You can check out my figures in this website: *https://power-calculation.com/hot-water-heater-cost-energy-consumption.php*

And one day, using your brain positively, you start googling looking for a shower economizer and you find this shower timer and set is as 1 shower= 6 minutes. This means 70% less consumption of water and energy.
Therefore, now you can make up your mind with the figures I have given you.

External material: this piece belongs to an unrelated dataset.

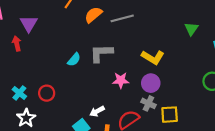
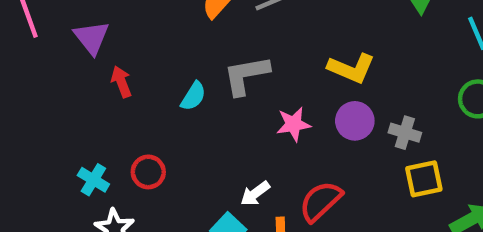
red arrow: (17, 43) -> (121, 82), moved
gray cross: (148, 103) -> (405, 133), moved
yellow square: (170, 115) -> (424, 179), moved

I hope it is clearer for you now
best regards,


----------



## Arelia (8 mo ago)

and last but not leat, another benefit from this *shower timer with cut off* is that it ensures the availability of hot water for all family members; 
let's say you have a 180 L water tank, and one of your children stays in the bath tub for 20 minutes; that means he will probably run down the water tank and the rest of family will have to shower with cold water; with Acqua Tempus, this problem is over: 6 minute shower and off he goes.

enough for today
r's


----------



## DenverCountryBoy (Jan 10, 2021)

Your example uses 12 LPM, which equals 3.17 GPM.

Shower heads in the US have been limited to 2.5 GPM for the last 30 years. WaterSense is 2.0 GPM or less. Many are 1.5 GPM or less. 

One could put on a cheap $20 shower head or even a high end $200 shower head with a 1.5 gpm flow and still come out ahead of your calculations.


----------